It's OK to say no to Beijing's demands regarding the naming and designation of Taiwan. China may push and whine and scream and threaten, but at the end of the day, if you hold the line, nothing comes of it. In specific, rare instances where it has, it's because an entire industry has caved and so the CCP can flex its muscles without worry.

Take the latest LSE sculpture controversy that Chinese students manufactured. As of now, The World Turned Upside Down has still not been changed. I can confirm this as of April 14th: 


Photo used with permission

No official decision has been made, but seeing as it's no longer in the news, I doubt it will continue to be an issue.

And what has Beijing threatened or done in retaliation?

Nothing. Nothing at all. I've checked every news source I can find on this, and there's nada. Zero.

LSE said they were going to shelve the issue, and silence reigned. The Economist intoned that China could threaten to cut off student enrollment as they said they might do at Oxford:


When Louise Richardson, vice-chancellor of Oxford University, was asked by the Chinese embassy to prevent Lord Patten, the university’s chancellor (a largely ceremonial role), from visiting Hong Kong, she refused.... 
British universities have worked hard to court the Chinese, and the rush of students paying hefty international fees demonstrates the benefits of this approach. But as the LSE is now finding out, it is not without drawbacks. When threatened with receiving fewer Chinese students by the Chinese embassy, Ms Richardson of Oxford replied that there were many Indians who would be happy to take their place. 

But so far that has not materialized, and as far as I'm aware it never came to anything at Oxford, either. That allows us to add Oxford University to our list of institutions that have refused Chinese demands and suffered no real repercussions.

Then there was the incident at the Lions Club, which has chapters in Taiwan (in China, they have their own Lions Club which apparently cooperates with the Lions Club International). The China chapter tried to force the international organization to change Taiwan's designation...and failed.

Has there been any blowback against the Lions Club by Chinese authorities since?

As far as I can find, there has been none.

And here's one that may surprise you. Remember when we all thought that an Air New Zealand flight was denied landing in China because the Chinese government had requested that the airline change its designation of Taiwan to show it as part of China?

Turns out that's likely not the case. One website reported it, and everyone just took it as true. But even Reuters - that bastion of bad Taiwan reporting - didn't think there was enough evidence to the story to even report it as a possibility. And as The Guardian pointed out, there's no definitive evidence that this was the reason, and in fact reported that:


China’s foreign affairs spokesperson Hua Chunying said the Air New Zealand flight had turned around on its own accord. “Due to temporary glitch in dispatchment, this airplane failed to obtain a landing permit with its destination and decided of its own accord to return en route.”

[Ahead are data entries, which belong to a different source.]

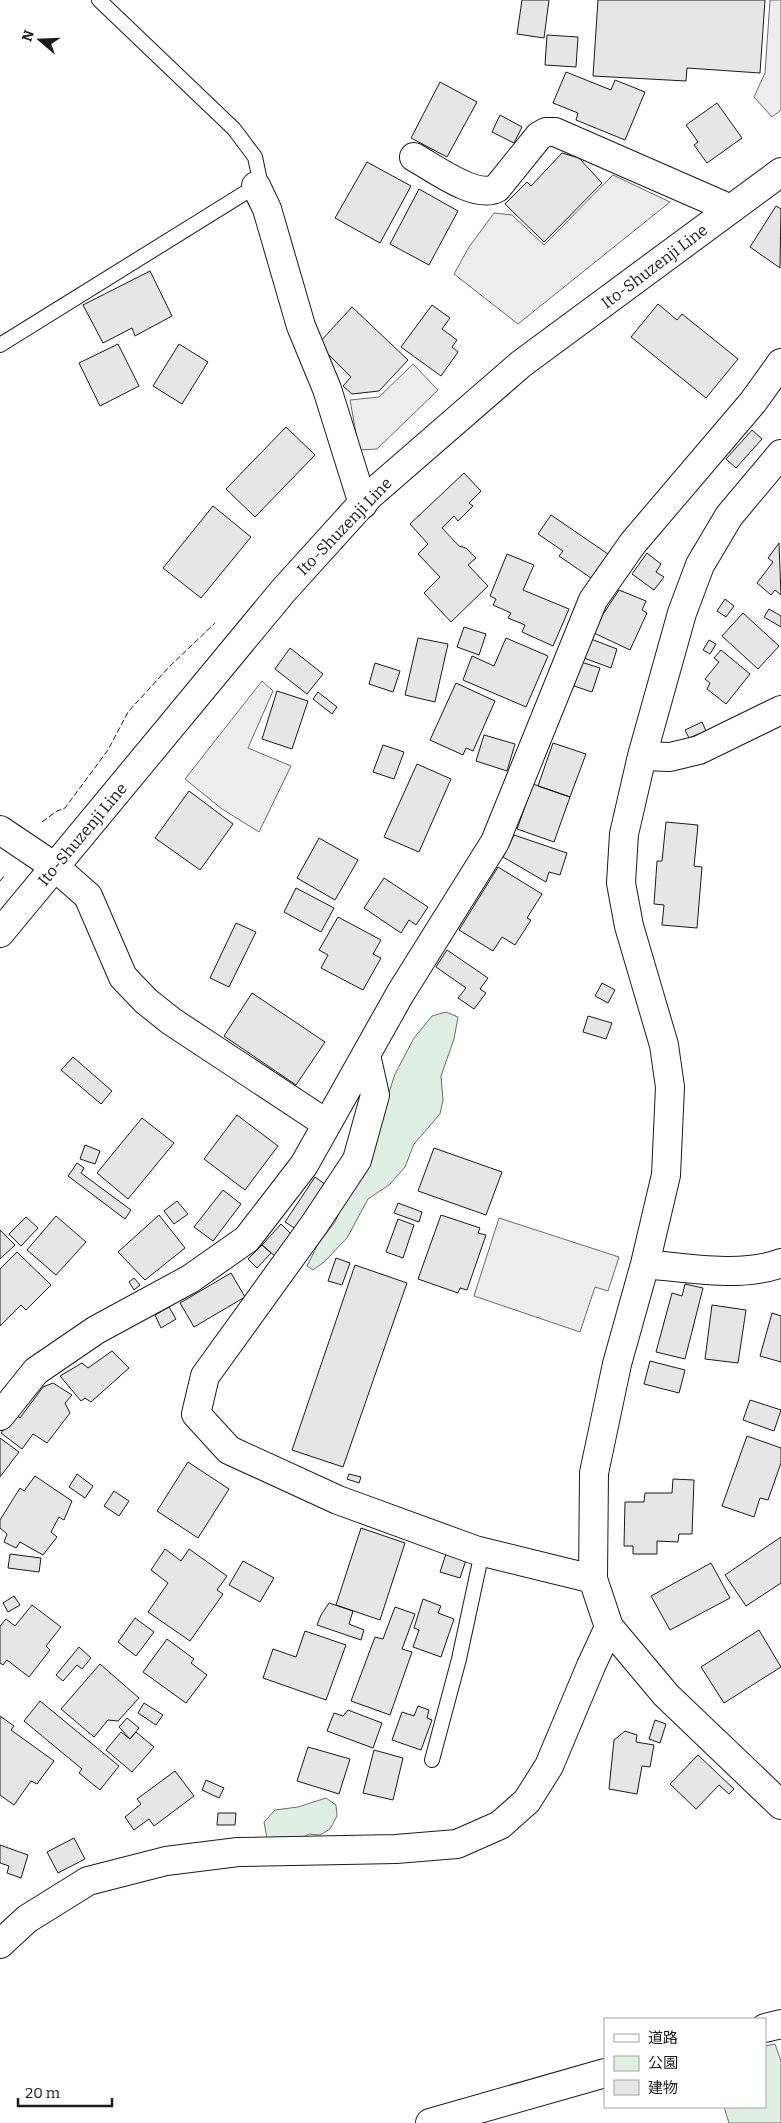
<svg xmlns="http://www.w3.org/2000/svg" width="781" height="2123" viewBox="0 0 781 2123" font-family="Bitter,'Noto Sans JP',serif">
<rect width="100%" height="100%" fill="#fff"/>
<!-- green -->
<path fill="#e0efe3" stroke="#6a6a6a" d="M446,1012L458,1017L454,1039L441,1076L443,1100L440,1114L414,1144L405,1167L389,1185L368,1199L347,1238L324,1262L313,1270L307,1266L318,1244L335,1222L380,1120L395,1074L414,1038L432,1016Z
M326,1798L336,1805L337,1816L330,1829L320,1835L309,1834L294,1842L267,1839L264,1822L275,1810L298,1807Z
M775,2044L781,2061V2123H729L724,2107H765V2046Z"/>
<!-- parking -->
<path fill="#ededed" stroke="#6a6a6a" d="M770,0H781V110L772,117L754,97L765,73Z
M613,175L670,202L518,324L454,274L469,247L494,213L512,215L544,245Z
M413,364L438,390L377,449L359,450L350,400L379,397Z
M262,681L273,691L248,748L291,766L259,832L222,809L185,779Z
M499,1218L619,1257L608,1291L595,1287L580,1332L474,1296Z"/>
<!-- building -->
<path fill="#e6e6e6" stroke="#1a1a1a" d="M522,0H549L544,38L517,34Z
M598,0H765L760,73L687,68L686,81L593,76Z
M547,35L578,37L576,67L545,65Z
M566,72L611,90L615,80L645,92L625,140L576,120L578,113L553,103Z
M440,82L477,102L447,157L411,138Z
M717,103L742,138L707,163L694,145L698,142L686,125Z
M500,115L522,127L514,143L492,132Z
M562,153L579,158L602,183L544,242L505,204L527,182L531,186Z
M367,162L411,186L380,243L335,218Z
M419,189L458,211L429,265L390,244Z
M776,206L781,209L780,268L750,247Z
M150,271L172,316L135,336L132,328L103,343L83,305Z
M658,304L677,320L682,314L738,359L706,398L631,337Z
M432,305L450,318L442,329L457,340L452,347L458,352L441,376L401,347Z
M352,307L408,360L379,391L352,394L343,386L351,377L318,344Z
M118,344L139,386L100,406L79,363Z
M179,344L208,362L182,404L153,386Z
M286,427L315,455L255,517L226,489Z
M752,430L762,439L736,468L726,459Z
M464,473L481,491L469,503L473,506L458,521L454,516L442,528L459,546L466,548L476,558L468,565L488,586L451,622L424,593L440,577L418,554L428,544L410,524Z
M213,506L251,537L201,598L163,568Z
M551,515L608,554L591,578L559,556L563,551L538,534Z
M779,543L781,595L775,590L771,595L757,583L773,562L768,558Z
M647,553L661,564L656,572L664,577L654,590L632,574Z
M507,554L534,565L523,590L569,609L553,646L522,632L525,625L508,618L511,613L493,605L496,599L490,596Z
M619,590L646,601L642,610L647,613L630,650L594,633L598,622Z
M725,599L734,606L726,617L717,611Z
M769,609L781,616V627L764,617Z
M743,613L779,646L758,669L722,636Z
M464,627L486,634L479,655L457,647Z
M418,638L448,644L435,702L405,695Z
M506,638L548,656L526,707L463,680L472,656L494,666Z
M591,639L617,649L611,668L584,658Z
M709,640L716,644L710,654L703,650Z
M290,648L323,674L307,694L275,669Z
M721,650L750,674L726,704L707,689L710,683L705,679L719,662L714,658Z
M581,662L600,668L592,692L574,686Z
M375,663L400,671L393,692L369,684Z
M456,683L495,701L473,751L466,748L463,755L430,740Z
M277,691L308,701L292,749L262,739Z
M318,692L337,707L332,714L313,699Z
M702,722L706,731L689,738L685,730Z
M484,735L515,744L507,771L476,761Z
M553,743L586,754L570,797L538,786Z
M383,745L404,752L394,779L373,772Z
M417,764L451,779L419,852L384,837Z
M533,784L570,797L554,842L517,829Z
M189,791L233,824L200,870L155,838Z
M666,822L698,825L694,866L702,867L697,928L662,925L664,905L654,904L657,861H662Z
M514,835L567,853L560,875L549,872L546,882L503,857Z
M319,838L358,860L335,900L297,878Z
M498,867L542,894L527,918L531,920L515,945L502,937L493,951L459,930Z
M384,878L428,907L416,925L409,920L401,933L364,908Z
M296,888L334,908L321,932L284,912Z
M338,917L381,940L373,954L381,958L363,990L321,968L328,955L319,950Z
M236,923L256,932L229,987L210,978Z
M447,950L488,978L480,989L486,993L474,1009L458,998L466,988L436,967Z
M602,983L615,990L608,1003L595,996Z
M252,993L325,1042L296,1085L224,1036Z
M588,1016L612,1023L606,1039L583,1032Z
M73,1057L112,1091L101,1104L61,1070Z
M237,1115L278,1146L245,1190L204,1159Z
M142,1118L174,1143L128,1199L97,1173Z
M85,1145L100,1151L95,1164L80,1159Z
M434,1148L502,1172L486,1215L418,1191Z
M77,1163L84,1168L81,1173L131,1210L125,1219L68,1176Z
M315,1177L326,1185L296,1229L285,1222Z
M223,1190L241,1204L213,1241L194,1227Z
M177,1201L188,1214L174,1224L164,1211Z
M398,1203L422,1212L419,1222L394,1213Z
M159,1215L185,1248L145,1280L118,1252Z
M441,1215L480,1228L478,1233L486,1235L467,1290L460,1288L458,1293L418,1279Z
M56,1216L86,1242L56,1275L27,1250Z
M26,1217L38,1228L21,1246L9,1234Z
M398,1219L414,1225L403,1258L386,1252Z
M281,1224L293,1236L275,1256L262,1245Z
M0,1230L15,1245L0,1259Z
M262,1245L271,1253L257,1268L248,1259Z
M17,1252L51,1285L26,1310L21,1305L0,1326V1269Z
M336,1258L350,1263L342,1285L328,1281Z
M355,1265L407,1283L343,1467L292,1450Z
M231,1273L245,1297L194,1327L180,1303Z
M134,1278L140,1285L134,1290L129,1282Z
M685,1284L703,1288L685,1359L656,1352L672,1293L682,1296Z
M712,1305L746,1310L738,1363L705,1359Z
M169,1307L176,1319L161,1328L155,1315Z
M772,1313L781,1316V1362L760,1356Z
M112,1351L129,1368L91,1402L85,1398L81,1401L60,1376L82,1363L88,1368Z
M650,1361L685,1370L679,1393L644,1384Z
M53,1383L72,1395L65,1403L70,1413L47,1443L33,1434L22,1449L1,1433L15,1414L20,1418L43,1387Z
M750,1400L781,1410L774,1431L743,1420Z
M747,1436L781,1448V1463L768,1500L760,1498L754,1517L722,1506Z
M0,1438L19,1452L0,1477Z
M188,1462L229,1489L198,1538L157,1511Z
M77,1474L93,1486L85,1498L69,1487Z
M349,1474L361,1477L359,1483L347,1479Z
M35,1476L72,1501L64,1520L59,1517L51,1532L57,1537L43,1555L20,1542L16,1548L4,1542L7,1534L0,1528V1520L20,1488L24,1491Z
M673,1479L694,1480L692,1534H679L678,1542L657,1541V1554H633V1546H624L625,1502H644L645,1493H672Z
M114,1491L129,1501L119,1516L104,1506Z
M361,1528L405,1543L380,1620L336,1605Z
M781,1537V1583L746,1606L725,1575Z
M165,1549L181,1561L189,1549L227,1576L217,1590L223,1594L190,1641L148,1612L168,1583L151,1570Z
M10,1554L41,1558L39,1572L8,1568Z
M446,1554L466,1560L460,1578L440,1572Z
M243,1561L274,1578L260,1602L229,1585Z
M711,1563L730,1598L670,1630L651,1596Z
M14,1596L20,1605L8,1612L3,1603Z
M423,1599L441,1606L438,1613L454,1619L441,1657L413,1647L419,1630L414,1628Z
M329,1603L353,1611L349,1624L364,1630L361,1640L317,1625L321,1615Z
M32,1605L61,1627L46,1646L50,1650L29,1677L7,1660L3,1665L0,1663V1626L6,1619L15,1626Z
M395,1607L415,1614L402,1649L412,1652L390,1715L351,1701L375,1637L383,1639Z
M135,1618L154,1632L136,1656L118,1642Z
M759,1630L781,1667L724,1703L701,1667Z
M305,1631L346,1645L326,1700L263,1678L273,1649L296,1657Z
M167,1639L194,1659L191,1663L207,1675L186,1703L143,1672Z
M79,1647L91,1658L82,1669L77,1665L63,1681L56,1675Z
M100,1664L139,1698L118,1721L108,1720L94,1737L61,1709Z
M40,1701L119,1766L100,1790L79,1773L82,1769L24,1721Z
M144,1703L163,1715L156,1725L138,1713Z
M418,1706L429,1710L427,1718L432,1720L421,1750L392,1740L402,1712L414,1716Z
M348,1710L382,1723L373,1748L327,1731L334,1713L343,1716Z
M0,1716L14,1726L11,1730L54,1761L37,1784L31,1781L14,1805L0,1795Z
M127,1718L139,1728L130,1739L119,1727Z
M655,1720L666,1724L660,1743L649,1739Z
M625,1731L637,1735L636,1742L654,1745L650,1767L642,1766L637,1794L609,1789L614,1740Z
M121,1732L130,1739L136,1732L154,1747L132,1772L106,1750Z
M308,1747L350,1759L339,1794L297,1781Z
M374,1750L403,1758L393,1800L363,1793Z
M698,1755L734,1789L729,1794L719,1785L696,1809L670,1784Z
M175,1771L194,1796L154,1826L149,1819L134,1830L125,1817L141,1804L137,1799Z
M206,1780L224,1788L219,1798L202,1790Z
M218,1813H236L235,1825H217Z
M74,1838L85,1859L58,1873L47,1852Z
M0,1845L28,1855L21,1878L7,1873L9,1866L0,1863Z"/>
<g fill="none" stroke-linecap="round" stroke-linejoin="round">
<defs>
<path id="lane" d="M0,345L256,186L259,176L255,157L234,129L99,0
M432,1760L459,1659L482,1552"/>
<path id="street" d="M414,157C434,168 476,200 497,188L539,136L546,132H555L731,209
M256,186L267,209L301,326L327,389L363,504
M642,756L670,757L699,750L781,710
M0,830L55,867L88,896L123,977L146,1001L171,1021L327,1124
M366,1055L375,1095L357,1160L314,1225L205,1376L196,1414L229,1450L338,1500L475,1550L593,1579
M645,1264C686,1268 743,1278 781,1263
M0,1416L36,1371L96,1330L190,1279L247,1239L304,1165L400,994L495,842L593,600L633,543L753,402L781,363
M609,1627L666,1695L781,1805
M0,1944L27,1919L88,1881L166,1861L238,1852L396,1849L457,1844L500,1825L527,1801L549,1766L591,1666L609,1627L593,1579L594,1473L617,1364L645,1264L666,1175L670,1087L664,1045L629,926L621,883L624,834L642,756L682,613L700,565L729,516L781,454
M765,2028L781,2024
M430,2123L605,2073"/>
<path id="primary" d="M0,933L283,591L369,496L521,364L781,172"/>
</defs>
<!-- lane casing -->
<use href="#lane" stroke="#1a1a1a" stroke-width="16"/>
<!-- street casing -->
<use href="#street" stroke="#1a1a1a" stroke-width="30"/>
<!-- primary casing -->
<use href="#primary" stroke="#1a1a1a" stroke-width="30"/>
<!-- lane -->
<use href="#lane" stroke="#fff" stroke-width="14"/>
<!-- street -->
<use href="#street" stroke="#fff" stroke-width="28"/>
<!-- primary -->
<use href="#primary" stroke="#fff" stroke-width="28"/>
<!-- fence -->
<path stroke="#1a1a1a" stroke-width="1" stroke-dasharray="6 2.5" stroke-linecap="butt" d="M42,822L57,811L65,808L108,750L128,712L169,667L215,623
M0,881L5,875"/>
</g>
<g text-anchor="middle" stroke-width="4" stroke-linejoin="round" paint-order="stroke">
<!-- street labels -->
<g font-size="16" fill="#1a1a1a" stroke="#fff">
<text transform="translate(654 266) rotate(-37)" y="6">Ito-Shuzenji Line</text>
<text transform="translate(344 526) rotate(-46)" y="6">Ito-Shuzenji Line</text>
<text transform="translate(82 834) rotate(-50)" y="6">Ito-Shuzenji Line</text>
</g>
</g>
<!-- legend -->
<rect x="604" y="2018" width="162" height="90" fill="#ffffff" stroke="#a3a3a3"/>
<rect x="614" y="2034" width="25" height="8" fill="#ffffff" stroke="#a3a3a3"/>
<text x="648" y="2043" font-size="15" fill="#1a1a1a">道路</text>
<rect x="614" y="2056" width="25" height="15" fill="#e0efe3" stroke="#a3a3a3"/>
<text x="648" y="2068" font-size="15" fill="#1a1a1a">公園</text>
<rect x="614" y="2080" width="25" height="15" fill="#e6e6e6" stroke="#a3a3a3"/>
<text x="648" y="2093" font-size="15" fill="#1a1a1a">建物</text>
<!-- north arrow -->
<g transform="translate(40 40) rotate(289)" stroke="#ffffff" stroke-width="4" paint-order="stroke">
<path d="M0-4L9 19L0 12L-9 19Z" fill="#1a1a1a"/>
<text y="-8" font-size="14" font-weight="bold" text-anchor="middle" fill="#1a1a1a">N</text>
</g>
<!-- scale -->
<path d="M18 2098v8h94v-8" fill="none" stroke="#1a1a1a" stroke-width="2.5"/>
<text x="25" y="2098" font-size="15" fill="#1a1a1a" stroke="#ffffff" stroke-width="4" paint-order="stroke">20 m</text>
</svg>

Beijing is quite clear on the line it takes with international airlines; it has no reason to lie about this.

So I went and checked. Guess what!

Air New Zealand still doesn't refer to Taiwan as a part of China. On its route map, it puts Taiwan in capital letters just as it does with every other country.



Screen Shot 2019-04-16 at 8.01.14 PM



At least in Taiwan, their website opens with a reference to Taiwan:


Screen Shot 2019-04-16 at 7.59.05 PM


...and Taipei is just referred to as "Taipei" as a destination they fly to, as with every other city.

 Are you hearing news reports about Air New Zealand being denied the ability to fly to China, because they never heeded the request that they change Taiwan's designation? No?

That's because it never happened. Air New Zealand doesn't call Taiwan "China" and yet they are still able to fly to several cities in China, and keep Shanghai as a hub!

What this means is that all those other airlines never actually had to change Taiwan's designation. There was no risk. There's no way China would have banned all of them, seeing as it won't even ban one.

The same could have been true for organizations that have already bent the knee to Emperor Xi - such as the international English proficiency testing organizations IELTS and TOEFL - I fail to see why they felt it was necessary. Do they really think China would ban IELTS or TOEFL testing? With all of the rich princelings that powerful parents want to send to study abroad? Please. There was no risk here; they just bent over because they like it rough, I suppose. If anything, organizations like IELTS bring pain on themselves when their own governments castigate them over their stupid decisions.

And, of course, while China might cause trouble for international news publications, the New York Times, The Economist and more who refer to Taiwan as "Taiwan" are already blocked in China. I suspect most would agree as well that censoring their content so as to appease China - assuring their reporters access or keeping their sites unblocked - would irreparably damage their credibility as sources of reputable journalism regardless. So, there is no reason going forward for them to make any changes either.

In short, let this be my announcement to the international organizations and businesses of the world: you don't have to give in to Beijing's demands on Taiwan.

It's clear that they don't actually do anything to retaliate if you show them the door.